Reference objects have two pointers, one to the counters and one to the object. Strong refs can access the data pointer directly. Weak refs must access the counters first and check strong is nonzero to upgrade.
Less cache coherency, more allocations.
Weak reference with intrusive linked list
All weak refs to an object form an intrusive linked list. The head of the linked list is stored with the reference counts. As part of deleting an object, traverse all the weak references to that object via the intrusive linked list and set them to null.
Reference Counting Optimizations
Cache Invalidation and Immutability
Updating a reference count will modify a cache line containing an object. One of the strengths of immutable data, such as objects in Hirpdag, is that it can be shared between threads.
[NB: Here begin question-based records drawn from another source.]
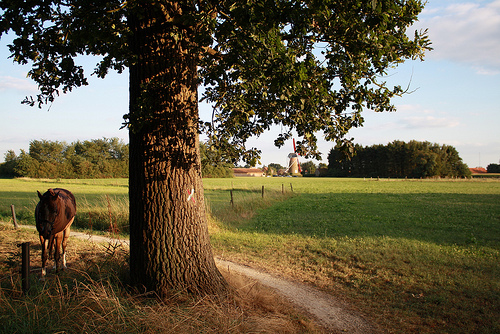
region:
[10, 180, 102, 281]
horse in the shade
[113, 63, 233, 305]
trunk of a tree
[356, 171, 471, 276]
green grass in a field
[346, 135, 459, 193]
green trees behind the grass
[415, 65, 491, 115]
blue sky in the distance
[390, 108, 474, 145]
clouds in the sky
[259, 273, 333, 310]
dirt path by a tree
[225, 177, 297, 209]
fence in the grass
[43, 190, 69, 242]
head of a horse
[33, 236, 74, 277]
legs of a horse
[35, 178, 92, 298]
A horse by the tree.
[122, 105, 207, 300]
The tree has a long trunk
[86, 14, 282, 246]
The green tree is big.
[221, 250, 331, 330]
A path in the grass.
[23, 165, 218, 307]
Animal under the tree.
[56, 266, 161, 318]
Branches on the ground.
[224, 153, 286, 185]
A building in the background.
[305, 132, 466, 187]
Trees next to the building.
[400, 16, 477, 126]
The sky has white clouds.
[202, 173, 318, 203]
A gate in the field.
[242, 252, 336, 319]
Small trail of sand.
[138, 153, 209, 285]
Brown tree stump with spots.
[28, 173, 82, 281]
Animal next to the tree.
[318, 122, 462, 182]
Big bush in the back.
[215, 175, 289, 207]
Small sticks in the ground.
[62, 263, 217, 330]
Small tan hay in the ground.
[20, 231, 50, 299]
Dark brown spot in the ground.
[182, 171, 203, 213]
Small white line on tree.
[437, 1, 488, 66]
Thin group of clouds.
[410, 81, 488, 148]
Clear thin blue sky.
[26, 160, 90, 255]
Horse near a tree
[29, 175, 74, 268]
Brown horse near a tree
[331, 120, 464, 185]
Group of trees in the field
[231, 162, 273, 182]
House in the field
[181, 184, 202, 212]
painted X on a tree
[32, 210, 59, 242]
Strap on a horse mouth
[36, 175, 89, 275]
Horse near a large tree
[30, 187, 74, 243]
Horse with perked up ears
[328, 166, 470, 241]
Lush field of grass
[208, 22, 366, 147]
leaves on a tree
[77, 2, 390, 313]
Healthy tree with green leaves.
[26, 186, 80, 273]
Donkey standing by tree.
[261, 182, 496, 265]
Big shadow on grass.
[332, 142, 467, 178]
Group of trees in background.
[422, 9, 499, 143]
White and gray clouds in sky.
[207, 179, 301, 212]
Small wooden fence in field.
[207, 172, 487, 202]
Sun shining on green grass.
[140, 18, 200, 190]
Shadow of leaves on tree trunk.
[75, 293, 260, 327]
Dry grass by tree.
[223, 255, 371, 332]
Small gravel path.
Modifying reference counts adjacent to objects will dirty unmodified shared cache lines.
Unmodified cache lines can remain in the Shared state
Coalescing and Elision
Coalescing reference count modifications together can reduce update operations by 50-90%. Only the first increment and last decrement need to remain in the same place. This kind of statement reodering and combining would need compiler support to be applied comprehensively.
Comparisons
Pointer Equality
Compare object pointers for equality or inequality.
Ordering
Cannot use the object pointers for ordering in many contexts, they are unstable and meaningless.
A deterministic ordering is desirable, which reflects a partial order of the global Hirpdag object DAG.
Normalization
On construction.
Rewriting
Apply rewrite rule to self. Rewrite all children. Construct a replacement for self, if anything changed.
Memoization
Enabled by immutability and reference counting.
Hash map of reference to reference. Key is input, value is output.
Serialization
Leaf objects should appear before other objects which use them. The serialization ordering should be a valid bottom up partial order. A post-order traversal will produce one possible linear ordering.
Good to mark reference handle roots in serialization format.
Cache coherent datastructures
Immutable data will typically make non-contiguous data structures (such as tree-sets, tree-maps, and linked-lists) less appealing.
Cache line size is typically 64 bytes on most modern x86 systems.
$ getconf LEVEL1_DCACHE_LINESIZE
64
Object Metadata
Each Hirpdag Object has a small amount of metadata attached to it. This includes:
- DAG Height
- DAG Count
- Content flags
The content flags are intended to provide a hint to avoid unnecessary traversals.
Reference Count Update Elision
Incrementing and decrementing can be expensive and they may occur frequently. Because the count is shared so these updates must be atomic.